Parabellum picks up right where the second film left off, with every single hit man in the world looking for John Wick, who has a price of 14 million on his head. That’s about all you have to know about this movie to see it. Basically, these John Wick movies all have one simple excuse for all the mayhem to kick off. On the first one they killed his dog. On the second one they thrashed his car. On this one Mr. Wick doesn’t want to die because he wants to go on living so he can remember the love of his life. So basically, that’s the McGuffin on this movie. It’s the excuse to kick things off. 

And boy do things kick off quickly! In this sense John Wick delivers every step of the way, it is literally non-stop action. It never stops. And the action scenes are intricate, extensive and we can actually see what is happening. For a while there, action films were all about blurry camera movements that only suggested what was happening. This was a technique that got very popular after Ridley Scott used it in Gladiator (2000). For a while there in action films, lots of action was happening, but in reality, we understood very little of what was going on. Not on John Wick Chapter 3, here we can see everything that happens! There’s no unnecessary jerky cam to hide behind; on this film all the action is crystal clear. 

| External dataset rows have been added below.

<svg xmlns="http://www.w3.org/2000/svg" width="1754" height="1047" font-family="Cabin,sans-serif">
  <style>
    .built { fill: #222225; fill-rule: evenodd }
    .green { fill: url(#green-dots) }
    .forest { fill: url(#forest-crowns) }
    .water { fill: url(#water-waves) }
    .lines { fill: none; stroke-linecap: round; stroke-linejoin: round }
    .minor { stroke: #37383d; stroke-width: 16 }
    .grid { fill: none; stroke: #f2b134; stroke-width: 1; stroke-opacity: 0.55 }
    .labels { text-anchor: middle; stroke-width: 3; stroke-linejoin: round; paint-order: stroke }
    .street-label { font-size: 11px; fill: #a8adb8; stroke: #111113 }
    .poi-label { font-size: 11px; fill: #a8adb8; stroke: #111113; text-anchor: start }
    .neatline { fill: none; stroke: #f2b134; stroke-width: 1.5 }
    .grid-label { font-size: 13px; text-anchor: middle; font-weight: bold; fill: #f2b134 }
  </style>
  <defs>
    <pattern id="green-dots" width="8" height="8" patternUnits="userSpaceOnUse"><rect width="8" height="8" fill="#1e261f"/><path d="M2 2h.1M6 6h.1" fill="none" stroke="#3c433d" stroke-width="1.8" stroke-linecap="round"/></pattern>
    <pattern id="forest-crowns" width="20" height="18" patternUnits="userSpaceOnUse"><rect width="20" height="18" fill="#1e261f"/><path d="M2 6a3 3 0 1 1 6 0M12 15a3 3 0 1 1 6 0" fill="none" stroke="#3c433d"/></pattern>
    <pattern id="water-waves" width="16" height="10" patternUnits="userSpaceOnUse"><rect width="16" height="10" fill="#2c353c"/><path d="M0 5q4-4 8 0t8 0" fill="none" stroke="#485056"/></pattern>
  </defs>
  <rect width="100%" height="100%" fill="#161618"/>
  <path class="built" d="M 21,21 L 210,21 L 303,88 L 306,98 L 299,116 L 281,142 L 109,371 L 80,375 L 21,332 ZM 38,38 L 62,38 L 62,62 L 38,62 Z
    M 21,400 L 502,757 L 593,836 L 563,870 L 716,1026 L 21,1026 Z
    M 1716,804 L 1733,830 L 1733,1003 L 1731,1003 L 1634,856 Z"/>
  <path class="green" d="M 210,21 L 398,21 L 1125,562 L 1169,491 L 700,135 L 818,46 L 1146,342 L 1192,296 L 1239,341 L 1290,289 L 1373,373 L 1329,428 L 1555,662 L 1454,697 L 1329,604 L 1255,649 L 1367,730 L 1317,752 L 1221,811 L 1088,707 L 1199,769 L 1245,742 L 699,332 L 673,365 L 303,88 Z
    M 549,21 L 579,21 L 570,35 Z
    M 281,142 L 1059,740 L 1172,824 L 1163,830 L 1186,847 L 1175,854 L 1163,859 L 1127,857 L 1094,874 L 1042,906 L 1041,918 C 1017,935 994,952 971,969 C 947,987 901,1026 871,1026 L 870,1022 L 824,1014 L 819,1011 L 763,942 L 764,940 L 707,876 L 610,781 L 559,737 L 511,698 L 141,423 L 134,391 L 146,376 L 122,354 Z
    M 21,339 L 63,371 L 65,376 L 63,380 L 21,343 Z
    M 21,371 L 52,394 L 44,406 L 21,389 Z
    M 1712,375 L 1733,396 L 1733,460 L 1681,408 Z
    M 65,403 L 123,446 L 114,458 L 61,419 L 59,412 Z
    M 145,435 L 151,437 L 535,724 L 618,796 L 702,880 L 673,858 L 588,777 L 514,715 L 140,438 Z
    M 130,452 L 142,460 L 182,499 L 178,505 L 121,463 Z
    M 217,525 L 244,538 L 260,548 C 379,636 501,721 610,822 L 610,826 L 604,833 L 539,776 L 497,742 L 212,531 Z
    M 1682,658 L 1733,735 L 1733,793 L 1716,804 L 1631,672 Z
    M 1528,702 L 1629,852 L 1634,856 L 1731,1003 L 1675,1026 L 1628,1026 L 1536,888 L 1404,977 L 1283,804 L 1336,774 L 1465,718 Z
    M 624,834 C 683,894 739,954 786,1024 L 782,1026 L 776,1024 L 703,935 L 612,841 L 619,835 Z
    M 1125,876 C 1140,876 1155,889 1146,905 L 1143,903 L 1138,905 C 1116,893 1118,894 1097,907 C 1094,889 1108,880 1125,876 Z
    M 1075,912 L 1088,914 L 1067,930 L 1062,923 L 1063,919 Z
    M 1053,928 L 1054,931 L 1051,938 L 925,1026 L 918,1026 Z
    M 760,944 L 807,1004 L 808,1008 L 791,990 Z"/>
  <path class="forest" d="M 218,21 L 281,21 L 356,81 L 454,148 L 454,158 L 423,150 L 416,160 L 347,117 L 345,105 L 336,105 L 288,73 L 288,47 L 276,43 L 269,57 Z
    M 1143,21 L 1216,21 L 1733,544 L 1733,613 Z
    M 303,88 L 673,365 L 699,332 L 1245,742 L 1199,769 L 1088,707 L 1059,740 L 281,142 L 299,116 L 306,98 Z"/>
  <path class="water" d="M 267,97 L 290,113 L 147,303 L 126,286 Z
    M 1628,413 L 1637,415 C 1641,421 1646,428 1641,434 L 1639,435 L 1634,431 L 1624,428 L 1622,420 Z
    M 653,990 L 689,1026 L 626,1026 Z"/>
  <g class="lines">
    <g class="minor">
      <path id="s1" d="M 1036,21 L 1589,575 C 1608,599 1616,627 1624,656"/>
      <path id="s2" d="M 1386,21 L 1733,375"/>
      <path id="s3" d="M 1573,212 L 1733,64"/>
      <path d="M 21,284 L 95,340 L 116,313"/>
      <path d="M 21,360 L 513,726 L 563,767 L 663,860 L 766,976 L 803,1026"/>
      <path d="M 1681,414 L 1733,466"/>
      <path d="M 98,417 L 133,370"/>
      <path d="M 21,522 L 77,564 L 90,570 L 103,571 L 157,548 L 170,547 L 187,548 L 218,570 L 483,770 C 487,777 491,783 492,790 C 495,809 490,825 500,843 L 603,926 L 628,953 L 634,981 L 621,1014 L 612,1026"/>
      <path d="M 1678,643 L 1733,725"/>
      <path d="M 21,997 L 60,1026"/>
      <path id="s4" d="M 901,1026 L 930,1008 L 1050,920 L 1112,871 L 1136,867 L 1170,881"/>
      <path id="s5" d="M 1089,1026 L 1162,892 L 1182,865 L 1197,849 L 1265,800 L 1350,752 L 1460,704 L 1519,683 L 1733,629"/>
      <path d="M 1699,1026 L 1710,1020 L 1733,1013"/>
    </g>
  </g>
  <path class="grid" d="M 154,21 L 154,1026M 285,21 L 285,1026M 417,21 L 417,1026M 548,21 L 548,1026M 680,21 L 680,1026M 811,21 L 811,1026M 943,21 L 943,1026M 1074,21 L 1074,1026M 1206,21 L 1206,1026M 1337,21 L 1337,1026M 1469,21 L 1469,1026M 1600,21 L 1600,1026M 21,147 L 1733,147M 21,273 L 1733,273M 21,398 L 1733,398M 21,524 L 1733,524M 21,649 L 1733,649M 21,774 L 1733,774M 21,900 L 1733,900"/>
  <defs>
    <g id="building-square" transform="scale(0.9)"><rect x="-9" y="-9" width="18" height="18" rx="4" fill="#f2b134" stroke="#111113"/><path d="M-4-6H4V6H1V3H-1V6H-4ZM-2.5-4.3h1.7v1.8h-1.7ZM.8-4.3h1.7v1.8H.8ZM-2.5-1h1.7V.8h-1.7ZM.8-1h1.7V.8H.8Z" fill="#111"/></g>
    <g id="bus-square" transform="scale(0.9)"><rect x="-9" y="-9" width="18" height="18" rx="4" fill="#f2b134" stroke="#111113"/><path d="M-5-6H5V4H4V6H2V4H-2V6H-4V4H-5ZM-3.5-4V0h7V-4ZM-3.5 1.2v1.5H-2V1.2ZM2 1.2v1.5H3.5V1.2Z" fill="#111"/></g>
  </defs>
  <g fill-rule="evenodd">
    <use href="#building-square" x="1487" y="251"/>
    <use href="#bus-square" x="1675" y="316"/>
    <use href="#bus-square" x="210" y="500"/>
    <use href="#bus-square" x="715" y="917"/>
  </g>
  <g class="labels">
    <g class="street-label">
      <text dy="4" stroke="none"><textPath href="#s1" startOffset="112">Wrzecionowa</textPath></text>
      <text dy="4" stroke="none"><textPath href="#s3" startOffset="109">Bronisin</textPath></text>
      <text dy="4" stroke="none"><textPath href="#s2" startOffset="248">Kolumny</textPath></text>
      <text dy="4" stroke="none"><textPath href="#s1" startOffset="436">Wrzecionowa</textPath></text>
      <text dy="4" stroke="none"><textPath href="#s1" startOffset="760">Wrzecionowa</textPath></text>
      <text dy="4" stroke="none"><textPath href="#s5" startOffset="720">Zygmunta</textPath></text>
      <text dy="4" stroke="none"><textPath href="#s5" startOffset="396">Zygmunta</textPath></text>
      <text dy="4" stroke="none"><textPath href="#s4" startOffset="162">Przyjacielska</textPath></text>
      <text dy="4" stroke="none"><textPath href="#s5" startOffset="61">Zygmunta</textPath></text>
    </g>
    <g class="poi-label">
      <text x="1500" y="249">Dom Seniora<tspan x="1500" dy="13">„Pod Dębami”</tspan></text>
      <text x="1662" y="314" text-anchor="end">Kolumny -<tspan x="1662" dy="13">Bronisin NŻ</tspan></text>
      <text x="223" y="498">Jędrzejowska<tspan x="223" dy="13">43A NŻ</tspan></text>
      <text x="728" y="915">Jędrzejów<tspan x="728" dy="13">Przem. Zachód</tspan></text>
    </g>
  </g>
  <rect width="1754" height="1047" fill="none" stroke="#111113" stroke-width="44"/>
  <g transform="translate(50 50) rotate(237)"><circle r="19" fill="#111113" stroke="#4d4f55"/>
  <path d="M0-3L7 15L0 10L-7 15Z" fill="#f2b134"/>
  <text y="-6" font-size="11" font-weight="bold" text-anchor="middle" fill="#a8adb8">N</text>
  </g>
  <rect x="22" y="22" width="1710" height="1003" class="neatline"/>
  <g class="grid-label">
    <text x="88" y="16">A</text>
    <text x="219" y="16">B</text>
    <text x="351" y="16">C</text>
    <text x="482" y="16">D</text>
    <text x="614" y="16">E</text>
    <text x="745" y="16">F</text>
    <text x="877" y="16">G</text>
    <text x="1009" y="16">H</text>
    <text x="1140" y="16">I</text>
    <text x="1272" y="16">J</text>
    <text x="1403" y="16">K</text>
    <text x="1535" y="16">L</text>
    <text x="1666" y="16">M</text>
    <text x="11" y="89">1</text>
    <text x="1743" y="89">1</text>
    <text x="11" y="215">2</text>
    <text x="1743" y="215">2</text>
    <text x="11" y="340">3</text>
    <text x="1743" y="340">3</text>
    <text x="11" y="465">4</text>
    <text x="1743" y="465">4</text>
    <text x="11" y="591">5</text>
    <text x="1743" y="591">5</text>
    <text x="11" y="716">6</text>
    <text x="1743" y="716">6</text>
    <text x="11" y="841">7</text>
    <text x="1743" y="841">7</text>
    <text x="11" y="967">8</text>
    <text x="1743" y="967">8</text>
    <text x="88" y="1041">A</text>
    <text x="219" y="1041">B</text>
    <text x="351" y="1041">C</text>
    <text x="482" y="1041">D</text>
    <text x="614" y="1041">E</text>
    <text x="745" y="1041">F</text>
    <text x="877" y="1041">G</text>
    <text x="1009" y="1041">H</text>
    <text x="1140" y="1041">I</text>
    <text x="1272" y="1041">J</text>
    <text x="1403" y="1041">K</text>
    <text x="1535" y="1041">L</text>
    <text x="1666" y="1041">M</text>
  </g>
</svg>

The action is truly awesome here. I’ve always described these films as excuses to show a million entertaining ways to kill people, and trust me, that’s exactly what you are going to get! We got Keanu shooting guns while horse back riding, we got Keanu shooting guns and sword fighting while riding a motorcycle, we got Keanu making the best use of a massive gun arsenal! I mean, if this isn’t the best definition for the quintessential ‘gun ballad’, I don’t know what is! Gun ballads are these usually super stylized action films that are paper thin in plot and everything is resolved with a gun. Examples of these types of films include films like Wanted (2008), Shoot ‘em Up (2007) and El Mariachi (1992). The John Wick films definitely fit this profile. You so much as look at John Wick wrong you’re going to get a bullet in ‘ya. The violence can become numbing after a while, to the point where I was expecting the film to come up with some bat shit insane death to surprise me, and it always did. Just when you think you’re getting bored, John Wick stabs somebody in the eye. Slowly. 

Basically, this is the same exact formula as the previous films, only that much cooler. That much more violent. So yes, this was the one that completely won me over. To me, this third John Wick film truly earned its ‘R’ rating, it is the best of the three. It is a guaranteed fun time at the movies. The deaths are way more graphic, the action is never ending and interesting and the stunts are amazing. A lot of that has to do with the fact that Chad Stahelski, the films director is a stunt man himself. He has doubled for many actors in action films, including Keanu in The Matrix films. What works in favor of these John Wick movies is that Stahelski knows his way around action sequences.  He even trained Brandon Lee in Jeet Kun Do, before Lee’s death in The Crow, hell, Stahelski doubled for Lee in The Crow when they decided to finish the film.  Stahelski also knows how to make a film look good. I mean, everything in John Wick looks like its glowing with neon colors! New York looks amazing on this film! By the way, this film is very New York. 42nd Street, Grand Central Station, The Continental, New York and John Wick are one here. I hear this director has signed up to direct the upcoming Highlander remake. There’s even an inside joke in Parabellum where John Wick walks into an establishment called ‘MacLeod’s’, definitely a hint of things to come, to which I say hell yeah. If the sword play in John Wick 3 is any indication, we’re in for a show.